County awarded $980K Jeremy Nash News-Herald.net Loudon County Highway Department recently received funds officials believe will help to pave more roads in the county beginning spring 2017 than in years past.
Knoxville Regional Transportation
Planning Organization has awarded
the county an 80-20 matching grant
of $980,000 out of Surface
Transportation Program funds, which
for the first time can only be used
for paving. STP funds are typically
used for items like guardrails,
sidewalks and other things for
safety. Loudon County Highway
Superintendent Eddie Simpson said
the county’s match will be paid
through additional state aid funds
given to county highway departments
across Tennessee in response to
state officials taking money out of
the highway fund several years ago.
Loudon County’s portion this
year is $400,000 on top of the
$180,000 the state already gives
Simpson’s department annually.
Thanks to the help of state
Reps. Jimmy Matlock, R-Lenoir
City, Kent Calfee, R-Kingston,
and others, what was normally an
80-20 match in state aid funds
was dwindled down to a 98-2
match, Simpson said.
Hopes are to obtain an
additional $200,000 next year,
Simpson said, but Gov. Bill
Haslam still has to approve the
funds.
“We’ve been able to secure this
year we should be able to pave
about $2 million worth of
projects,” Simpson said.
The department plans to pave 20
miles of road in the spring,
Simpson said. On average the
county only paves three to five
miles per year and patches the
rest to get an additional four
or five years out of some
roadways. No roadways were paved
this year while the highway
department waited on state aid
funds, he said.

* [Supplied information]:
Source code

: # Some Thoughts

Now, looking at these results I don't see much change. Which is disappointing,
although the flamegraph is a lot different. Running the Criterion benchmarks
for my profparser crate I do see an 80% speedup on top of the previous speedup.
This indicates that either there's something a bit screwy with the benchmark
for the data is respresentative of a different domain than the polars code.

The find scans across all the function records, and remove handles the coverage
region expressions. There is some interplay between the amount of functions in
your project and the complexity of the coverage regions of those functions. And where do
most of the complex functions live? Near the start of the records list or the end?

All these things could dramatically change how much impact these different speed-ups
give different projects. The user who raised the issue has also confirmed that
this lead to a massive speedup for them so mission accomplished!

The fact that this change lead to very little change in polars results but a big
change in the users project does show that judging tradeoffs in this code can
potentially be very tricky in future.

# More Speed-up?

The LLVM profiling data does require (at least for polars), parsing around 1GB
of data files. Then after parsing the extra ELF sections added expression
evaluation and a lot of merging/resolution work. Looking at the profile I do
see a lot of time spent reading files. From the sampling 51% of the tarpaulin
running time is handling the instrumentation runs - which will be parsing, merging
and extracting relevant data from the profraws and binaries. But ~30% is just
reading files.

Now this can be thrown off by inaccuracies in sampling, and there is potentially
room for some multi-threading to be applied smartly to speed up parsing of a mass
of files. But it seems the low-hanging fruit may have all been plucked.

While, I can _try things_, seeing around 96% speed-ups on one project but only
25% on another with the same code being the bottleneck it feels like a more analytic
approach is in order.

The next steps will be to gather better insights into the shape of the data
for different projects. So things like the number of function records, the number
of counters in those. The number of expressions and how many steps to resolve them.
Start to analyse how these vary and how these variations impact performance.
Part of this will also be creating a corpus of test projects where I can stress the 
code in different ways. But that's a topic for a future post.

* [Required action]: Continue the news article above about Loudon County's $980,000 paving grant, picking up after its final sentence.

* [Exercise response]:
“In the last 20 years, which is
the life of a average road, and
in the last 20 years we’ve only
been able to pave about 6 or 7
percent of our county roads out
of the 500 miles that we have,”
Simpson said. “That additional
15 miles is, it’s a blessing to
us to be able to get that, even
though it’s restricted on what
roads we can do.”
Simpson said plans are to
conduct roadwork on 18 projects
covering 13 roads, including 2
1/2 miles of Buttermilk Road
spanning from Knox County to
Roane County.
“I put some of my funds, my
matching funds, into that and
it’s already been approved and
it’s in the engineering’s hands
now to repave Buttermilk (Road)
from county to county, from the
Roane County line to the Knox
County line,” Simpson said. “It
will be done in addition to
these, because I did that
because it was a bad road and we
had enough funds to be able to
match that and do it.”
County officials initially
thought they would be able to
obtain $2.2 million from TPO,
but some roads didn’t meet
guidelines. Road eligibility is
based upon pathways being on the
state aid system and within the
circumference of the TPO area,
Simpson said, noting if even a
small portion of the road falls
out of jurisdiction it makes the
entire road ineligible.
“They’re long roads, they’re
wide roads, and to be able to
pave them with this TPO money is
just awesome that we’re going to
have the opportunity, and the
county’s in the situation, or in
the proximity of Knoxville, to
be able to make us eligible to
be able to get it,” Billy Pickel,
county assistant highway
superintendent, said. “People
say that Knoxville’s moving west
and becoming into Loudon County.
Well, that’s a good thing for us
and our taxpayers. This has been
a benefit to us to be in that
proximity. Not many other
counties are really eligible for
it.”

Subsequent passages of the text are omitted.